Discussion in 'Commercial Snow Removal' started by Up North, Sep 27, 2004.

  1. Up North

    Up North Senior Member
    Messages: 921

    Getting back into plowing for the first time in several years. My account base is going to made up of customers that have blacktop & gravel driveways. I'd like to run with shoes for the gravel drives, but it'd be nice to run with the blade tight to the blacktop drives & lots, therefore possibly having to remove them.

    I'm going to be putting a Blizzard 760 plow on my truck, does anyone know if the shoes will adjust enough to where I can accomidate both applications? I know in the past the lowest I could set my shoes were about 1", but that was on our Western plows. Thanks!

  2. bterry

    bterry Senior Member
    Messages: 183

    You can adjust shoes on most any plow to be even with the bottom of the cutting edge. The reason you were an inch off on your old western was probably due to someone wearing out the cutting edge with no shoes on. Once it gets too worn, the shoes will be below the cutting edge, even with no shims.

    BTW - I don't run with shoes on any of my plows. They get lost and I personally don't think they help much. Besides the fact that you don't get a clean push. I had 3 gravel drives last year, even though I told them they will have gravel in the grass, two of them still complained about it.
  3. ratlover

    ratlover PlowSite.com Addict
    from IL
    Messages: 1,325

    You can yank your shoes in under an minute, just swap em on and off if you want to run em on gravel
  4. PLOWMAN45

    PLOWMAN45 2000 Club Member
    Messages: 2,951

    dump the shoes :gunsfiring:
  5. chris k

    chris k Senior Member
    Messages: 204

    I would lose the shoes but if you have to use them then I would try and plan the route so I was not always taking them on and off.
  6. plowjockey

    plowjockey PlowSite.com Sponsor
    Messages: 622

    For more information on the "shoe" issue you might try the search function. You should find at least a couple of other views on this subject.

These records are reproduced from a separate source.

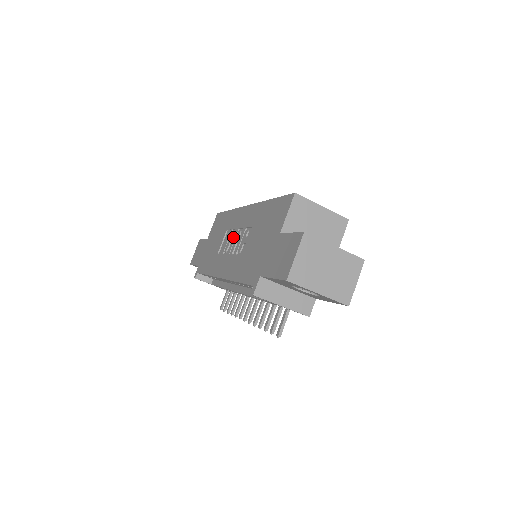
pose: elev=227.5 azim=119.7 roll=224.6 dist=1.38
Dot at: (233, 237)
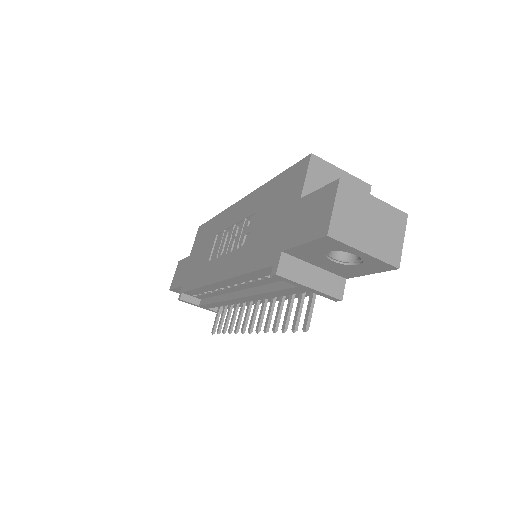
Dot at: (227, 237)
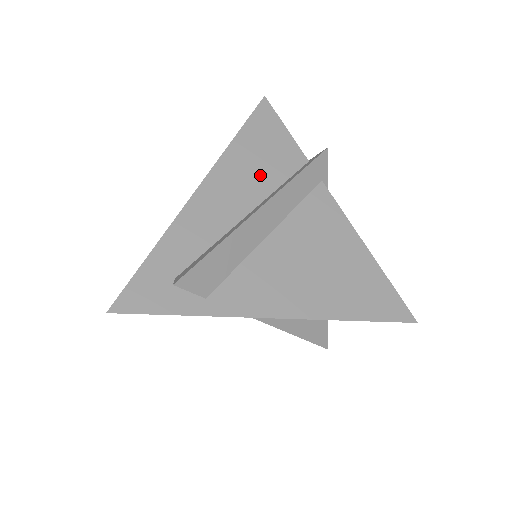
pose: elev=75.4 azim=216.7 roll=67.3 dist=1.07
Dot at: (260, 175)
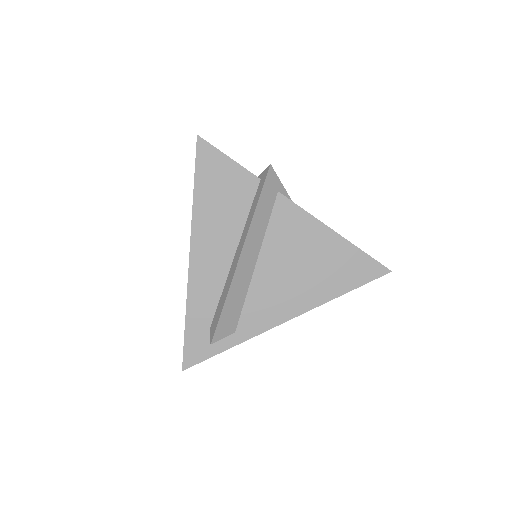
Dot at: (228, 217)
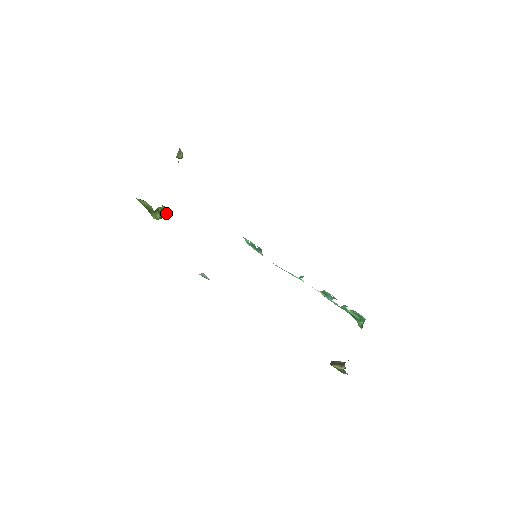
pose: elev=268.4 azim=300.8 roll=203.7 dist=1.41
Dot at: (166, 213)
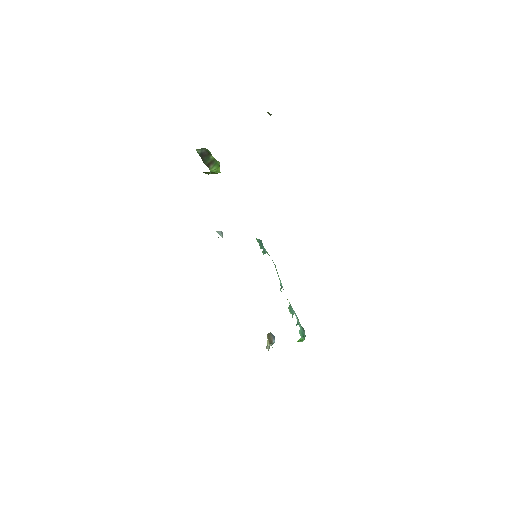
Dot at: (217, 173)
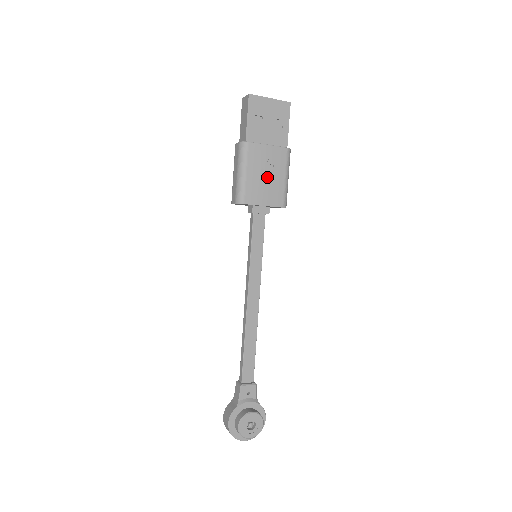
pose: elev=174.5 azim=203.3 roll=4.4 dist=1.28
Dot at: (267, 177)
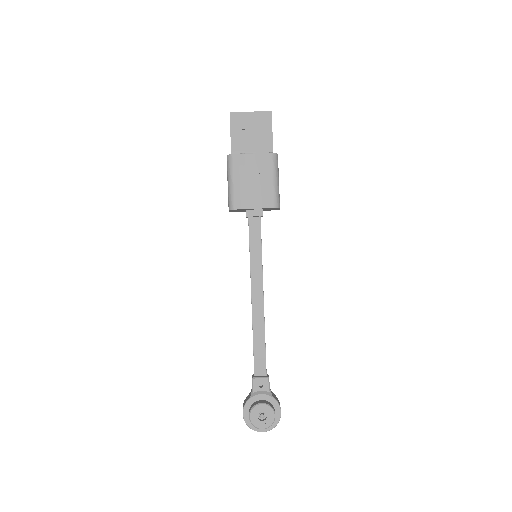
Dot at: (254, 182)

  7. Something that seemed to work last winter in northern Wisconsin with sand for soil was taking a length of thick wall plastic pipe and cutting a slit the length of it with a saw. Slip it over the cutting edge of the snowplow for the first few pass on gravel drives. Held in place with bungi cords. After the base was frozen solid go with the straight edge.
    Just a thought .
  8. DeereGuy

    DeereGuy Senior Member
    Messages: 346

    Your my hero. Even if it wasn't your idea. Now to find some urethane pipe.
  9. The Boss

    The Boss 2000 Club Member
    Messages: 2,099

    I personally kept the washers and pins off my shoes and threw the shoes away. I used to have a gravel lot that I did. I would lower the plow all the way down and then raise it about an inch to plow the lot. That worked pretty good. Then when the rock was froze, I could plow with the balde all the way down.